* [Source extract]:
On the Who's 1979 tour, only four songs were played live: "Sister Disco", "Music Must Change", "Trick of the Light", and "Who Are You". On that tour, "Sister Disco" was played quite close to the studio version, but with the country-style acoustic guitar outro replaced by a more bluesy, electric one. The country-style outro returned in 1989 with Townshend on acoustic guitar, and in 2008–09, when he could switch his Fender from 'electric mode' to 'acoustic mode'. Townshend actually stated in an interview that this was one of his least favourite songs to perform live (the other being "Dreaming from the Waist"), as Daltrey encouraged Townshend to share a microphone whilst harmonizing on the final vocal tag, evoking a camaraderie Townshend stated didn't really exist. It was played in the tours of 1979, 1980, 1981, 1982, 1989, 2008 and 2009.

"Music Must Change" was often given an extended workout live, with performances usually ranging from seven to nine minutes. It was played in the 1979, 1980 and 1981 tours; it was rehearsed for the 2002 tour, but Entwistle died before the start of that tour and the band were not able to perform the song.

"Trick of the Light" was performed occasionally on the Who's 1979 tour, with Entwistle on eight-string bass and Townshend playing one of the Alembic basses Entwistle used on the 1975–1976 tours. It made its return to the setlist in 1989, with Townshend on electric guitar for the two Toronto dates in June, and on acoustic guitar for the rest of the tour.

The Who have not been known to play "New Song", "Had Enough", "905", "Guitar and Pen", and "Love Is Coming Down". However, the John Entwistle Band used to play the Entwistle-penned songs.

==Re-releases==
In May 1985, MCA Records released the album on CD. There were no extra tracks on this CD, as it only contained songs from the original LP.

In 1996, the album was reissued on CD. This re-release was remixed and remastered by Jon Astley and Andy Macpherson; some of the elements from the original mixes were eliminated or changed, including an alternate guitar track on "Music Must Change", while other elements were restored, such as "Trick of the Light" being restored to its full length of 4:45. This remaster included five bonus tracks: outtakes "Empty Glass" and "No Road Romance", and alternate mixes for "Guitar and Pen", "Love Is Coming Down", and "Who Are You".

* [Given information]:
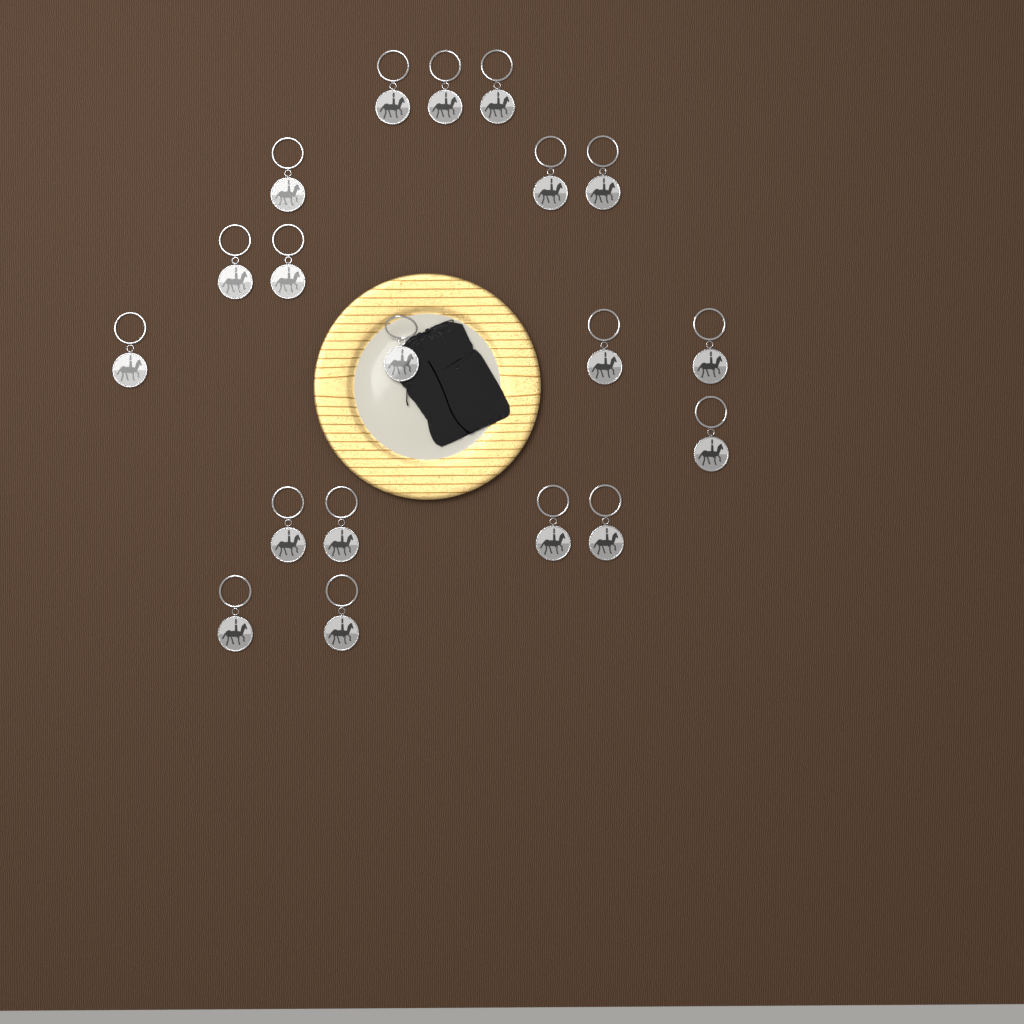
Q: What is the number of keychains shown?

--

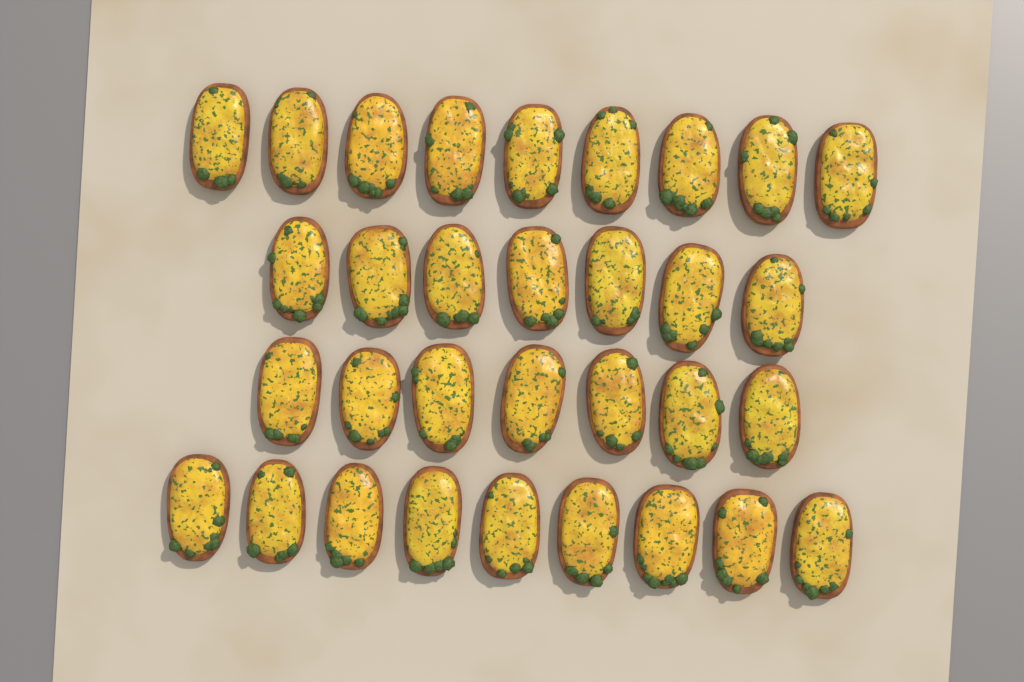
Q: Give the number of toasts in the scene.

* [Exercise requirements]:
**1.** Can you rewrite the passage on the Who's album from "The Who have" up to and including "the original LP.", changing "Entwistle-penned" to "Entwistle-written"?
**2.** Could you continue the passage on the Who's album, picking up right after its final sentence?

* [Per-task outputs]:
**1.**
The Who have not been known to play "New Song", "Had Enough", "905", "Guitar and Pen", and "Love Is Coming Down". However, the John Entwistle Band used to play the Entwistle-written songs.

==Re-releases==
In May 1985, MCA Records released the album on CD. There were no extra tracks on this CD, as it only contained songs from the original LP.

**2.**
On 24 December 2011, Universal Japan reissued the original analogue mixes of the album on limited, numbered edition SHM-CD, remastered by Jon Astley. The bonus tracks from the 1996 album were also included using vintage mixes where possible; however, the full band version of "No Road Romance" was included instead of Townshend's demo from the 1996 issue. The album was reissued in a miniature replica of the vinyl album for CD. In 2014, the album was released in its original mixes on HDtracks and iTunes, along with the rest of the Who's catalogue.

On 31 October 2025, a 7CD & 1 Blu-Ray disc boxed set was released which includes unreleased Glyn Johns mixes and rehearsals, the original stereo mixes plus new stereo, Dolby Atmos and 5.1 mixes by Steven Wilson. The super deluxe edition was mastered by Jon Astley and designed by Richard Evans with sleeve notes by Matt Kent. A separate, standalone, limited edition release by Superdeluxe Edition on blu-ray also includes the original and Steven Wilson mixes plus instrumental mixes also by Steven.

==Track listing==
All songs written by Pete Townshend, except where noted.

Original LP Release and MCA Records 1985 CD re-release

Side one
| No. | Title | Writer(s) | Length |
|---|---|---|---|
| 1. | "New Song" |  | 4:12 |
| 2. | "Had Enough" | John Entwistle | 4:30 |
| 3. | "905" | Entwistle | 4:02 |
| 4. | "Sister Disco" |  | 4:21 |
| 5. | "Music Must Change" |  | 4:37 |

Side two
| No. | Title | Writer(s) | Length |
|---|---|---|---|
| 6. | "Trick of the Light" | Entwistle | 4:48 |
| 7. | "Guitar and Pen" |  | 5:58 |
| 8. | "Love Is Coming Down" |  | 4:06 |
| 9. | "Who Are You" |  | 6:21 |
| Total length: |  |  | 42:13 |

1996 remastered edition bonus tracks
| No. | Title | Length |
|---|---|---|
| 10. | "No Road Romance" | 5:05 |
| 11. | "Empty Glass" (Demo, title track for Pete Townshend's second solo studio album Empty Glass) | 6:23 |
| 12. | "Guitar and Pen" (Olympic '78 Mix) | 6:02 |
| 13. | "Love Is Coming Down" (Work-in-Progress Mix) | 4:05 |
| 14. | "Who Are You" (Lost Verse Mix) | 6:22 |

==Personnel==
The Who
- Roger Daltrey – lead vocals
- Pete Townshend – guitars, backing vocals, piano, synthesiser, lead vocals on "Sister Disco" (bridge), "No Road Romance" and "Empty Glass"
- John Entwistle – bass guitar, backing vocals, horns on "Had Enough" and "Music Must Change", lead vocals and synthesiser on "905"
- Keith Moon – drums, percussion, backing vocals on "Guitar and Pen"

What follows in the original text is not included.